In accounting terms, the exact expenses to face all the investments made are capitalized if it is achieved increase the useful value of the asset, and it is the duty of the company to distribute this capitalized expense equitably throughout its useful life. If the case is that the expense was made solely to keep the asset in optimal condition, the expense cannot be capitalized and will become a deductible expense.

In the beginning of a company, it is common to notice that the Capex will always be high, since the acquisition of a series of capital goods to begin to develop the commercial activity of the business.

In cases where a company manages to develop faster than usual, the Capex will have levels higher than the depreciation of fixed assets, this denotes that the value of the goods grows with speed.

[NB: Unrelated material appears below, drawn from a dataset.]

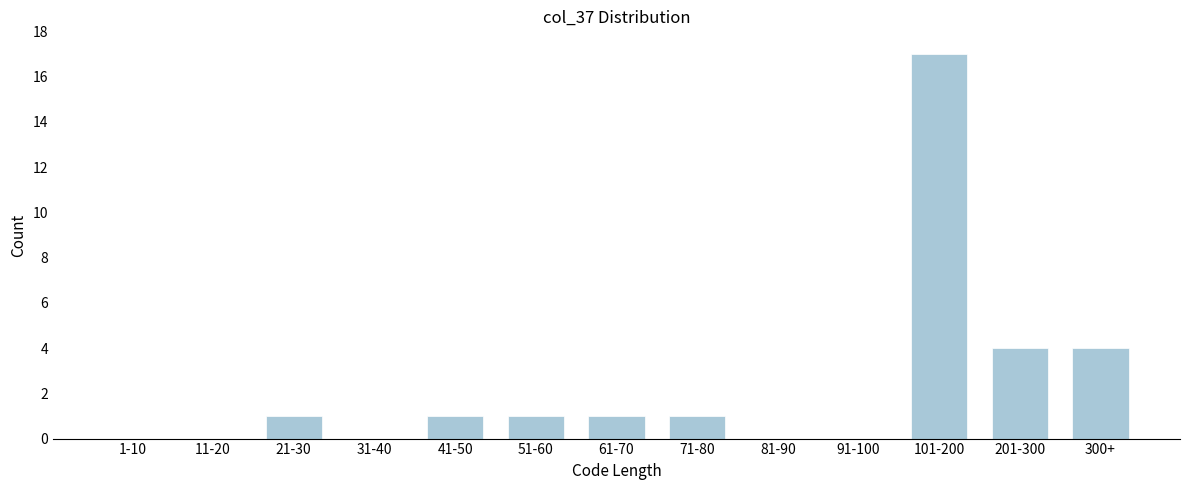

Reading left to right, what are all the values shown in this chart?

1-10=0	11-20=0	21-30=1	31-40=0	41-50=1	51-60=1	61-70=1	71-80=1	81-90=0	91-100=0	101-200=17	201-300=4	300+=4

On the other hand, if the Capex is equal to or less than the depreciation of the fixed asset, it is a clear evidence that the business or organization is decapitalizing and there will be a noticeable slope.

Differences between Capex and Opex

Although many people often confuse them because of the similarity in their names, the truth is that they are two different things. On the one hand, capex is developed in the expenses and investments that are associated with physical assets, that is, those that are acquired by the company. While, on the other hand, the opex is related to the cost of operations and services.

Capex advantages

The main advantages that can be appreciated from Capex include the following:

  • The acquired capital goods are understood as investment.
  • Increase cash flow from assets.
  • They will generate a long-term return.
  • You get greater predictability.

Disadvantages of Capex

The main disadvantages that can be seen of Capex include the following:

  • The depreciation of the acquired goods will be noted.
  • It will be difficult to approve expenses.
  • There will be high costs in the short term.

CAPEX problems

Although Capex offers a series of extraordinary advantages, it also presents different negative variables, such as those presented below. This method does not take into account the transitory capitalization or decapitalization periods of a company. On the other hand, it should be taken into account that there are different industries in which some will have more access to capital. higher than others, such as oil companies or telecommunications, so they will have a higher level of Capex.

Unlike those industries, such as service companies, which are not as extensive in capital, and which will present a lower level of Capex, but it does not mean that they are not

This means that, although Capex is a very useful indicator, it should be used with caution, it is suggested to analyze it in conjunction with other indicators, since it can make you believe that the company is in a growth process when it is really at another moment in the life cycle of is.